→ Problem
Return the records word for word. Pictures do not belong in the copy.
──────── Data for the task ────────
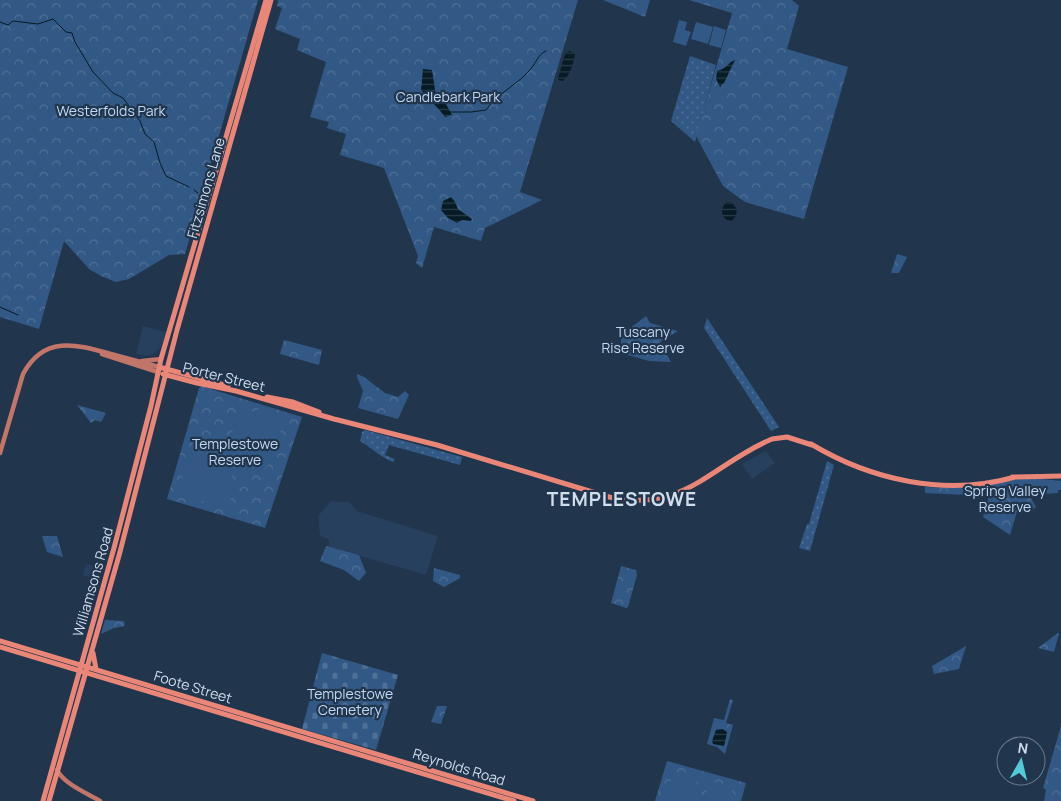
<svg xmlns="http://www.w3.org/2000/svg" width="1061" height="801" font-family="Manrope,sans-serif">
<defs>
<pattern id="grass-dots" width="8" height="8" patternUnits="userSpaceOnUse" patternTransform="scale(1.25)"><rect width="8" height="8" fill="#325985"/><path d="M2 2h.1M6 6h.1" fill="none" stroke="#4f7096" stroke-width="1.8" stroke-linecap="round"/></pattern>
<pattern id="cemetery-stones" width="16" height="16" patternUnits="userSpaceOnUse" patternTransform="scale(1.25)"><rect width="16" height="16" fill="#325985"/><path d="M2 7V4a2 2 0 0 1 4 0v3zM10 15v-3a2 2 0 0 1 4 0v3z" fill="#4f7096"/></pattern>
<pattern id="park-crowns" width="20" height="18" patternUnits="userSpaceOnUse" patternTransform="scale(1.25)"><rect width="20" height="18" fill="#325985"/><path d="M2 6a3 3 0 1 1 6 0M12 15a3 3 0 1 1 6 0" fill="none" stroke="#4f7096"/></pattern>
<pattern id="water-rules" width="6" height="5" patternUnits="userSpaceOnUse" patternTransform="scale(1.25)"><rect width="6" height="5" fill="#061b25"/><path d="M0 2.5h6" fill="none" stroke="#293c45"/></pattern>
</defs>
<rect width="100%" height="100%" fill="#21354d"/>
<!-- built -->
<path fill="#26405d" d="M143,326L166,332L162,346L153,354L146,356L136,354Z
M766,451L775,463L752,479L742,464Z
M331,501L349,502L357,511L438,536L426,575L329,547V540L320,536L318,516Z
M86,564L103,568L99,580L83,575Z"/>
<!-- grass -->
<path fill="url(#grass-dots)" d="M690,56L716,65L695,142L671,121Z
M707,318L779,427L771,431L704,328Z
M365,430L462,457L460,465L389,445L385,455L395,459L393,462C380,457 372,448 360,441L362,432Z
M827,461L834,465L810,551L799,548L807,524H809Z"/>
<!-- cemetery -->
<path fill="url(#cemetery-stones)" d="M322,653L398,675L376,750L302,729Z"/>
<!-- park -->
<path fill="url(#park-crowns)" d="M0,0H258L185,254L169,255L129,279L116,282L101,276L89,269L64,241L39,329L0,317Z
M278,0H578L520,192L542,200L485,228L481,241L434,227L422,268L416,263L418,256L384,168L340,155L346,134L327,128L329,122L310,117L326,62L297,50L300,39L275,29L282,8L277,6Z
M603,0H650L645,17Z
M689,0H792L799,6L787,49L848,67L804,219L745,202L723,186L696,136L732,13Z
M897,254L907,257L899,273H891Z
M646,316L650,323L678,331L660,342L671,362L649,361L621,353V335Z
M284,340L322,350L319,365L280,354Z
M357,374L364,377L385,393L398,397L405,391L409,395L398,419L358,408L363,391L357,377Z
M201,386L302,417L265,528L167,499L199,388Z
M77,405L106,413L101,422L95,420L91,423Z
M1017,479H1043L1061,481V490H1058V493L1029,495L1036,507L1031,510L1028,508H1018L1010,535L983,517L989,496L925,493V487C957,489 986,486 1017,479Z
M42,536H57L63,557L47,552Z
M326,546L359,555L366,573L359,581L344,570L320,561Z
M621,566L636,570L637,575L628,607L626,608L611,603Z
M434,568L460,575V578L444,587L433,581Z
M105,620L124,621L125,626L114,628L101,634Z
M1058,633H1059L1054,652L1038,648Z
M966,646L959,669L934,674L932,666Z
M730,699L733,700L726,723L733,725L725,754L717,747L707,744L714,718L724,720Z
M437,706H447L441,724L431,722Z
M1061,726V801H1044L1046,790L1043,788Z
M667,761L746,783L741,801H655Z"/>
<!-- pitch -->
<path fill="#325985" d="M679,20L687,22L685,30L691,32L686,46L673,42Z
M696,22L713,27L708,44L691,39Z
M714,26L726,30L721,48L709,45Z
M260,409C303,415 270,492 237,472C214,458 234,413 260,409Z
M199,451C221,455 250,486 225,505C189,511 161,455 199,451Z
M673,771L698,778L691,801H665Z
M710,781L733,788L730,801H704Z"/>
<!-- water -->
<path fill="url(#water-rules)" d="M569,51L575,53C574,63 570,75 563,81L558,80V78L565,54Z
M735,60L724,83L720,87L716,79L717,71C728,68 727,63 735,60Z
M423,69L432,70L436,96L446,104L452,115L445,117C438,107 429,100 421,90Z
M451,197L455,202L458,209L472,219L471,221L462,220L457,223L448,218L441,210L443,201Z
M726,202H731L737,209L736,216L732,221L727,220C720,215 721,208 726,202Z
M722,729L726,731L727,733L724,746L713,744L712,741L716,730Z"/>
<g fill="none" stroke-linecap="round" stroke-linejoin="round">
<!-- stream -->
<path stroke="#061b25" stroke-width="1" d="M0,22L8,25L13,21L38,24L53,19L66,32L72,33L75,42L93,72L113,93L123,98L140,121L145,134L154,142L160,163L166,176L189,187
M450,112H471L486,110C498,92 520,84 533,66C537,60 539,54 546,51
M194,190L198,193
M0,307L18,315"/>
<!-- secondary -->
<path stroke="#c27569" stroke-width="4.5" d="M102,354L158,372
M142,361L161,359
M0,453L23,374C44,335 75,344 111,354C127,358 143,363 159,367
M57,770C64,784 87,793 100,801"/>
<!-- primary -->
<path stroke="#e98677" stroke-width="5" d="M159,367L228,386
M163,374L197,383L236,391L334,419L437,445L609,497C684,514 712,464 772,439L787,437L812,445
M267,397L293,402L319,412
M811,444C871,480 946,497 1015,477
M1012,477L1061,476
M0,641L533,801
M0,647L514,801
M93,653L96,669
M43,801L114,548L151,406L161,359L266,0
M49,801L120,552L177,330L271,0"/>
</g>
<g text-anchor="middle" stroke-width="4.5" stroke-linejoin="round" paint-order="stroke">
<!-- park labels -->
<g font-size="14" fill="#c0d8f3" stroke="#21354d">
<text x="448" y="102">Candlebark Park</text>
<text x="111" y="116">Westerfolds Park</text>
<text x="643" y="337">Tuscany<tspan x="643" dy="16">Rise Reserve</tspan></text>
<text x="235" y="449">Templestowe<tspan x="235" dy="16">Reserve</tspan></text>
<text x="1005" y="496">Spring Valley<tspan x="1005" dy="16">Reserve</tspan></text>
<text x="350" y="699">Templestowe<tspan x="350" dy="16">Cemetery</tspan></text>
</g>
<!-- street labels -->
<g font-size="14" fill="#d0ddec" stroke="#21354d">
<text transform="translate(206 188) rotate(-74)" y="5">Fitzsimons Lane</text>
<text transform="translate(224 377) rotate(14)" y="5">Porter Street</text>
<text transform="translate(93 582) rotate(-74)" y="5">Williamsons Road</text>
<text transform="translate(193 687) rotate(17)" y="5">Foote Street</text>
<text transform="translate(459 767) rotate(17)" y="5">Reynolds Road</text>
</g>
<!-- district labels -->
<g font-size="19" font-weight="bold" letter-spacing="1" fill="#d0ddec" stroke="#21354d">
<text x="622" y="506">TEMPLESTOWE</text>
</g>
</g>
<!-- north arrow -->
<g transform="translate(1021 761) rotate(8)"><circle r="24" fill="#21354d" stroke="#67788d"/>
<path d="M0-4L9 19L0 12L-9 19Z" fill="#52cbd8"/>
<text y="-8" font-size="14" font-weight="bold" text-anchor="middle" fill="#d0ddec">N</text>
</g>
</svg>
────────
→ Result
<svg xmlns="http://www.w3.org/2000/svg" width="1061" height="801" font-family="Manrope,sans-serif">
<defs>
<pattern id="grass-dots" width="8" height="8" patternUnits="userSpaceOnUse" patternTransform="scale(1.25)"><rect width="8" height="8" fill="#325985"/><path d="M2 2h.1M6 6h.1" fill="none" stroke="#4f7096" stroke-width="1.8" stroke-linecap="round"/></pattern>
<pattern id="cemetery-stones" width="16" height="16" patternUnits="userSpaceOnUse" patternTransform="scale(1.25)"><rect width="16" height="16" fill="#325985"/><path d="M2 7V4a2 2 0 0 1 4 0v3zM10 15v-3a2 2 0 0 1 4 0v3z" fill="#4f7096"/></pattern>
<pattern id="park-crowns" width="20" height="18" patternUnits="userSpaceOnUse" patternTransform="scale(1.25)"><rect width="20" height="18" fill="#325985"/><path d="M2 6a3 3 0 1 1 6 0M12 15a3 3 0 1 1 6 0" fill="none" stroke="#4f7096"/></pattern>
<pattern id="water-rules" width="6" height="5" patternUnits="userSpaceOnUse" patternTransform="scale(1.25)"><rect width="6" height="5" fill="#061b25"/><path d="M0 2.5h6" fill="none" stroke="#293c45"/></pattern>
</defs>
<rect width="100%" height="100%" fill="#21354d"/>
<!-- built -->
<path fill="#26405d" d="M143,326L166,332L162,346L153,354L146,356L136,354Z
M766,451L775,463L752,479L742,464Z
M331,501L349,502L357,511L438,536L426,575L329,547V540L320,536L318,516Z
M86,564L103,568L99,580L83,575Z"/>
<!-- grass -->
<path fill="url(#grass-dots)" d="M690,56L716,65L695,142L671,121Z
M707,318L779,427L771,431L704,328Z
M365,430L462,457L460,465L389,445L385,455L395,459L393,462C380,457 372,448 360,441L362,432Z
M827,461L834,465L810,551L799,548L807,524H809Z"/>
<!-- cemetery -->
<path fill="url(#cemetery-stones)" d="M322,653L398,675L376,750L302,729Z"/>
<!-- park -->
<path fill="url(#park-crowns)" d="M0,0H258L185,254L169,255L129,279L116,282L101,276L89,269L64,241L39,329L0,317Z
M278,0H578L520,192L542,200L485,228L481,241L434,227L422,268L416,263L418,256L384,168L340,155L346,134L327,128L329,122L310,117L326,62L297,50L300,39L275,29L282,8L277,6Z
M603,0H650L645,17Z
M689,0H792L799,6L787,49L848,67L804,219L745,202L723,186L696,136L732,13Z
M897,254L907,257L899,273H891Z
M646,316L650,323L678,331L660,342L671,362L649,361L621,353V335Z
M284,340L322,350L319,365L280,354Z
M357,374L364,377L385,393L398,397L405,391L409,395L398,419L358,408L363,391L357,377Z
M201,386L302,417L265,528L167,499L199,388Z
M77,405L106,413L101,422L95,420L91,423Z
M1017,479H1043L1061,481V490H1058V493L1029,495L1036,507L1031,510L1028,508H1018L1010,535L983,517L989,496L925,493V487C957,489 986,486 1017,479Z
M42,536H57L63,557L47,552Z
M326,546L359,555L366,573L359,581L344,570L320,561Z
M621,566L636,570L637,575L628,607L626,608L611,603Z
M434,568L460,575V578L444,587L433,581Z
M105,620L124,621L125,626L114,628L101,634Z
M1058,633H1059L1054,652L1038,648Z
M966,646L959,669L934,674L932,666Z
M730,699L733,700L726,723L733,725L725,754L717,747L707,744L714,718L724,720Z
M437,706H447L441,724L431,722Z
M1061,726V801H1044L1046,790L1043,788Z
M667,761L746,783L741,801H655Z"/>
<!-- pitch -->
<path fill="#325985" d="M679,20L687,22L685,30L691,32L686,46L673,42Z
M696,22L713,27L708,44L691,39Z
M714,26L726,30L721,48L709,45Z
M260,409C303,415 270,492 237,472C214,458 234,413 260,409Z
M199,451C221,455 250,486 225,505C189,511 161,455 199,451Z
M673,771L698,778L691,801H665Z
M710,781L733,788L730,801H704Z"/>
<!-- water -->
<path fill="url(#water-rules)" d="M569,51L575,53C574,63 570,75 563,81L558,80V78L565,54Z
M735,60L724,83L720,87L716,79L717,71C728,68 727,63 735,60Z
M423,69L432,70L436,96L446,104L452,115L445,117C438,107 429,100 421,90Z
M451,197L455,202L458,209L472,219L471,221L462,220L457,223L448,218L441,210L443,201Z
M726,202H731L737,209L736,216L732,221L727,220C720,215 721,208 726,202Z
M722,729L726,731L727,733L724,746L713,744L712,741L716,730Z"/>
<g fill="none" stroke-linecap="round" stroke-linejoin="round">
<!-- stream -->
<path stroke="#061b25" stroke-width="1" d="M0,22L8,25L13,21L38,24L53,19L66,32L72,33L75,42L93,72L113,93L123,98L140,121L145,134L154,142L160,163L166,176L189,187
M450,112H471L486,110C498,92 520,84 533,66C537,60 539,54 546,51
M194,190L198,193
M0,307L18,315"/>
<!-- secondary -->
<path stroke="#c27569" stroke-width="4.5" d="M102,354L158,372
M142,361L161,359
M0,453L23,374C44,335 75,344 111,354C127,358 143,363 159,367
M57,770C64,784 87,793 100,801"/>
<!-- primary -->
<path stroke="#e98677" stroke-width="5" d="M159,367L228,386
M163,374L197,383L236,391L334,419L437,445L609,497C684,514 712,464 772,439L787,437L812,445
M267,397L293,402L319,412
M811,444C871,480 946,497 1015,477
M1012,477L1061,476
M0,641L533,801
M0,647L514,801
M93,653L96,669
M43,801L114,548L151,406L161,359L266,0
M49,801L120,552L177,330L271,0"/>
</g>
<g text-anchor="middle" stroke-width="4.5" stroke-linejoin="round" paint-order="stroke">
<!-- park labels -->
<g font-size="14" fill="#c0d8f3" stroke="#21354d">
<text x="448" y="102">Candlebark Park</text>
<text x="111" y="116">Westerfolds Park</text>
<text x="643" y="337">Tuscany<tspan x="643" dy="16">Rise Reserve</tspan></text>
<text x="235" y="449">Templestowe<tspan x="235" dy="16">Reserve</tspan></text>
<text x="1005" y="496">Spring Valley<tspan x="1005" dy="16">Reserve</tspan></text>
<text x="350" y="699">Templestowe<tspan x="350" dy="16">Cemetery</tspan></text>
</g>
<!-- street labels -->
<g font-size="14" fill="#d0ddec" stroke="#21354d">
<text transform="translate(206 188) rotate(-74)" y="5">Fitzsimons Lane</text>
<text transform="translate(224 377) rotate(14)" y="5">Porter Street</text>
<text transform="translate(93 582) rotate(-74)" y="5">Williamsons Road</text>
<text transform="translate(193 687) rotate(17)" y="5">Foote Street</text>
<text transform="translate(459 767) rotate(17)" y="5">Reynolds Road</text>
</g>
<!-- district labels -->
<g font-size="19" font-weight="bold" letter-spacing="1" fill="#d0ddec" stroke="#21354d">
<text x="622" y="506">TEMPLESTOWE</text>
</g>
</g>
<!-- north arrow -->
<g transform="translate(1021 761) rotate(8)"><circle r="24" fill="#21354d" stroke="#67788d"/>
<path d="M0-4L9 19L0 12L-9 19Z" fill="#52cbd8"/>
<text y="-8" font-size="14" font-weight="bold" text-anchor="middle" fill="#d0ddec">N</text>
</g>
</svg>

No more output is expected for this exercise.